调和分析方法越来越多地被应用在非线性发展方程的研究中，受到了广泛的关注。申请人及其合作者曾利用Littlewood-Paley分解的相关理论等处理了趋化方程、液晶方程和广义磁流体方程等，获得了这几种方程解的基本性质。本项目拟应用Littlewood-Paley理论、多线性估计、权函数理论、交换子、乘子理论、半群理论以及函数空间的实变理论等调和分析方法进一步对（时间分数阶）Navier-Stokes流体方程和趋化流体方程解的性态进行研究，即建立相关函数空间上的解的局部和(几乎)整体适定性、不适定性、大时间衰减、Gevrey正则性和渐近极限。
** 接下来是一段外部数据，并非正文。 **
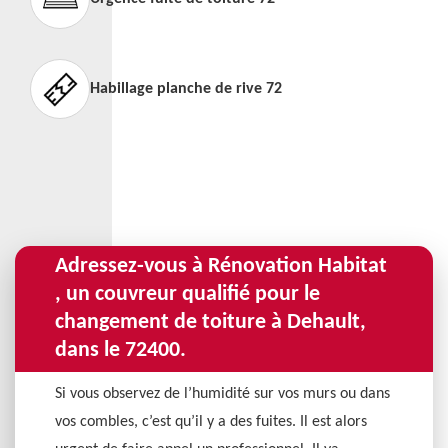
Habillage planche de rive 72
Adressez-vous à Rénovation Habitat
, un couvreur qualifié pour le
changement de toiture à Dehault,
dans le 72400.
Si vous observez de l’humidité sur vos murs ou dans
vos combles, c’est qu’il y a des fuites. Il est alors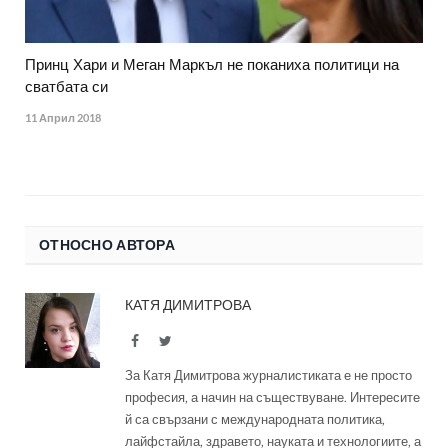
Принц Хари и Меган Маркъл не поканиха политици на
сватбата си
11 Април 2018
ОТНОСНО АВТОРА
КАТЯ ДИМИТРОВА
Facebook
Twitter
За Катя Димитрова журналистиката е не просто
професия, а начин на съществуване. Интересите
й са свързани с международната политика,
лайфстайла, здравето, науката и технологиите, а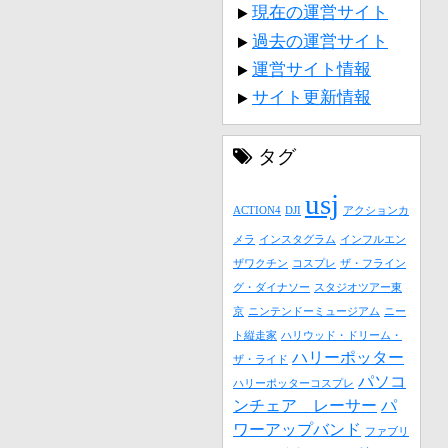
現在の運営サイト
過去の運営サイト
運営サイト情報
サイト更新情報
タグ
usj
ACTION4
DJI
アクションカ
メラ
インスタグラム
インフルエン
ザワクチン
コスプレ
ザ・フライン
グ・ダイナソー
スタジオツアー東
京
ニンテンドーミュージアム
ニー
ト縦走家
ハリウッド・ドリーム・
ハリーポッター
ザ・ライド
パソコ
ハリーポッターコスプレ
ンチェア レーサー
パ
ワーアップバンド
ファブリ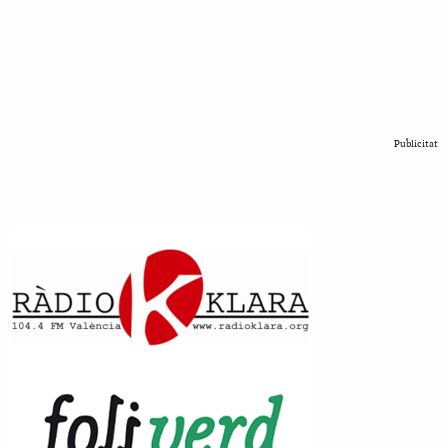
Publicitat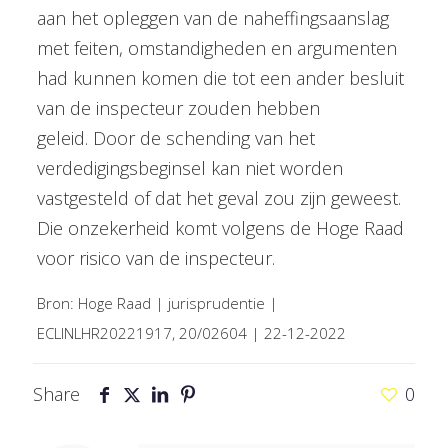
aan het opleggen van de naheffingsaanslag
met feiten, omstandigheden en argumenten
had kunnen komen die tot een ander besluit
van de inspecteur zouden hebben
geleid. Door de schending van het
verdedigingsbeginsel kan niet worden
vastgesteld of dat het geval zou zijn geweest.
Die onzekerheid komt volgens de Hoge Raad
voor risico van de inspecteur.
Bron: Hoge Raad | jurisprudentie |
ECLINLHR20221917, 20/02604 | 22-12-2022
Share
0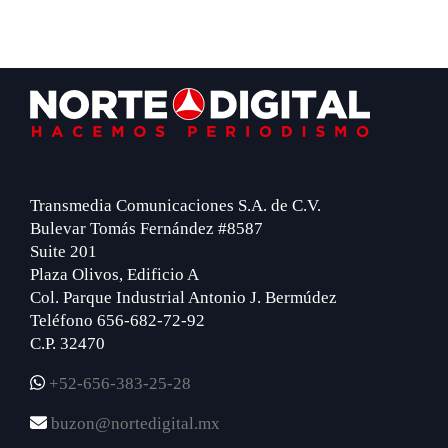
Footer
Transmedia Comunicaciones S.A. de C.V.
Bulevar Tomás Fernández #8587
Suite 201
Plaza Olivos, Edificio A
Col. Parque Industrial Antonio J. Bermúdez
Teléfono 656-682-72-92
C.P. 32470
+52-656-383-25-28
buzon@nortedigital.mx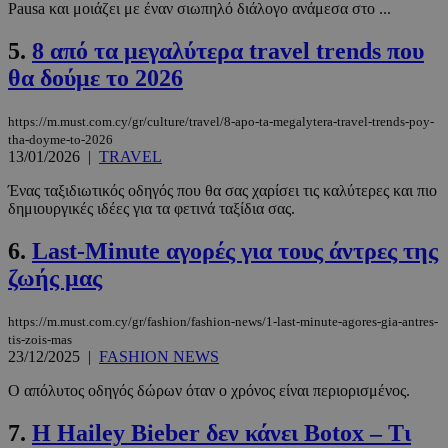
Pausa και μοιάζει με έναν σιωπηλό διάλογο ανάμεσα στο ...
5.
8 από τα μεγαλύτερα travel trends που
θα δούμε το 2026
https://m.must.com.cy/gr/culture/travel/8-apo-ta-megalytera-travel-trends-poy-
tha-doyme-to-2026
13/01/2026
|
TRAVEL
Ένας ταξιδιωτικός οδηγός που θα σας χαρίσει τις καλύτερες και πιο
δημιουργικές ιδέες για τα φετινά ταξίδια σας.
6.
Last-Minute αγορές για τους άντρες της
ζωής μας
https://m.must.com.cy/gr/fashion/fashion-news/1-last-minute-agores-gia-antres-
tis-zois-mas
23/12/2025
|
FASHION NEWS
Ο απόλυτος οδηγός δώρων όταν ο χρόνος είναι περιορισμένος.
7.
Η Hailey Bieber δεν κάνει Botox – Τι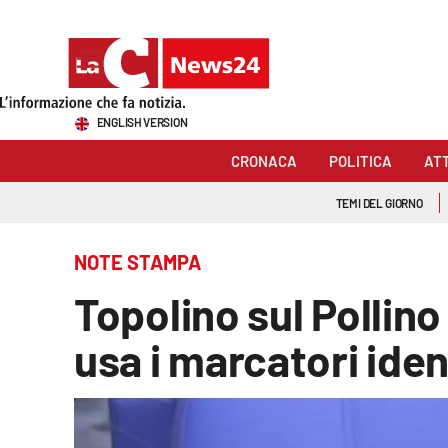
Sezioni
ENGLISH VERSION
Cronaca
CRONACA
POLITICA
AT
Politica
TEMI DEL GIORNO
Attualità
NOTE STAMPA
Economia e lavoro
Topolino sul Pollino
Italia Mondo
usa i marcatori ident
Sanità
Sport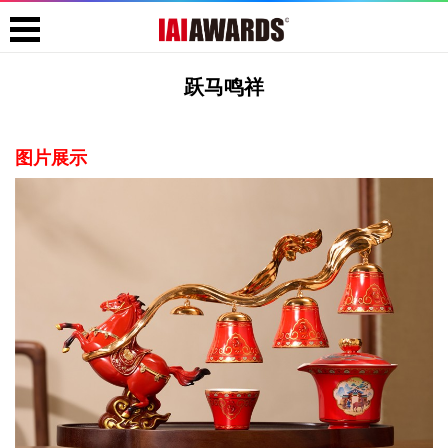
跃马鸣祥
图片展示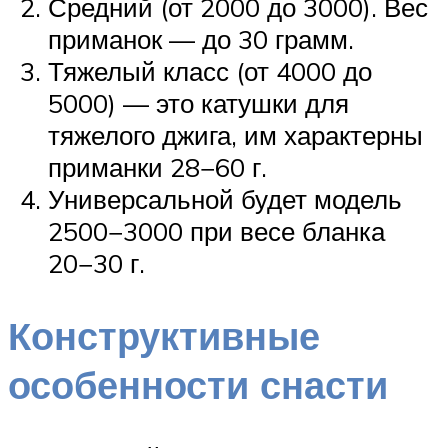
Средний (от 2000 до 3000). Вес
приманок — до 30 грамм.
Тяжелый класс (от 4000 до
5000) — это катушки для
тяжелого джига, им характерны
приманки 28−60 г.
Универсальной будет модель
2500−3000 при весе бланка
20−30 г.
Конструктивные
особенности снасти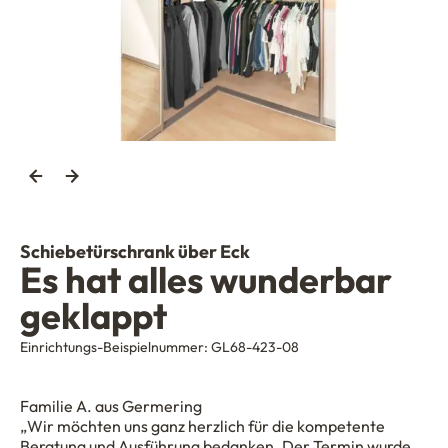
Schiebetürschrank über Eck
Es hat alles wunderbar
geklappt
Einrichtungs-Beispielnummer:
GL68-423-08
Familie A. aus Germering
„Wir möchten uns ganz herzlich für die kompetente
Beratung und Ausführung bedanken. Der Termin wurde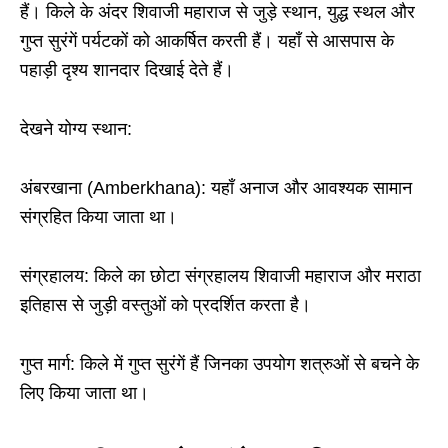
हैं। किले के अंदर शिवाजी महाराज से जुड़े स्थान, युद्ध स्थल और
गुप्त सुरंगें पर्यटकों को आकर्षित करती हैं। यहाँ से आसपास के
पहाड़ी दृश्य शानदार दिखाई देते हैं।
देखने योग्य स्थान:
अंबरखाना (
Amberkhana):
यहाँ अनाज और आवश्यक सामान
संग्रहित किया जाता था।
संग्रहालय: किले का छोटा संग्रहालय शिवाजी महाराज और मराठा
इतिहास से जुड़ी वस्तुओं को प्रदर्शित करता है।
गुप्त मार्ग: किले में गुप्त सुरंगें हैं जिनका उपयोग शत्रुओं से बचने के
लिए किया जाता था।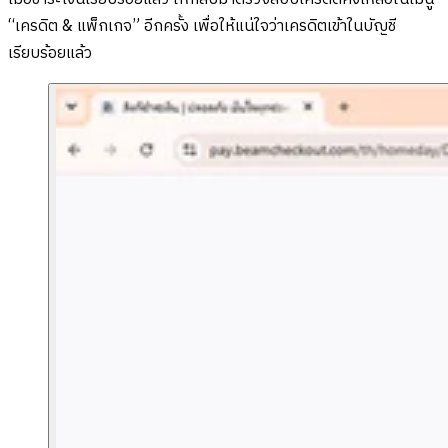
“เครดิต & แพ็กเกจ” อีกครั้ง เพื่อให้แน่ใจว่าเครดิตเข้าในบัญชี
เรียบร้อยแล้ว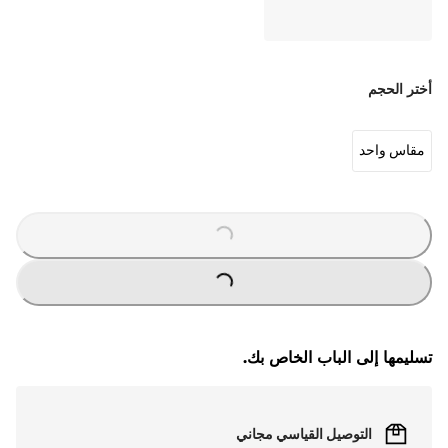
أختر الحجم
مقاس واحد
O
A
D
IN
G
L
...
O
A
D
IN
G
L
...
تسليمها إلى الباب الخاص بك.
التوصيل القياسي مجاني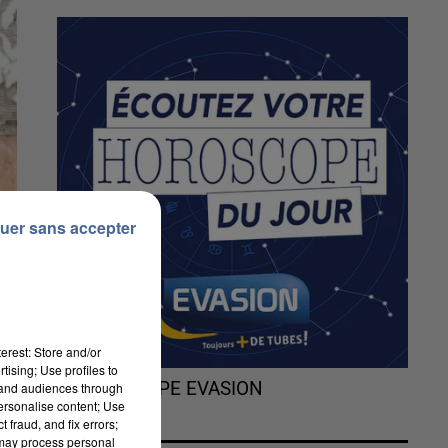
uer sans accepter
erest: Store and/or
tising; Use profiles to
L'HOROSCOPE EVASION
tand audiences through
personalise content; Use
 fraud, and fix errors;
 may process personal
Harmonic analysis methods have known a growing interest in the study of nonlinear evolution equations，which have been widely concerned.The applicant and his collaborators have used the theory of Littlewood-Paley decomposition to study several types of nonlinear evolution equations: chemotaxis system，liquid crystal flows，generalized Magneto-hydrodynamics equations etc，and we have obtained their basic properties.This project aims to apply Littlewood-Paley theory,multilinear estimates, commutator estimates, analytic semigroup theory, Muckenhoupt weight functions theory, multipliers theory and the real-variable theory of function spaces in harmonic analysis to the study the properties of the（time fractional）Navier-Stokes equations and chemotaxis-fluid equations. More precisely, we are focused on the local and (almost) global well-posedness, ill-posedness, large time behavior，Gevrey regularity, and asymptotic limit of solutions to the（time fractional）Navier-Stokes equations and Chemotaxis-fluid equations in some related function spaces.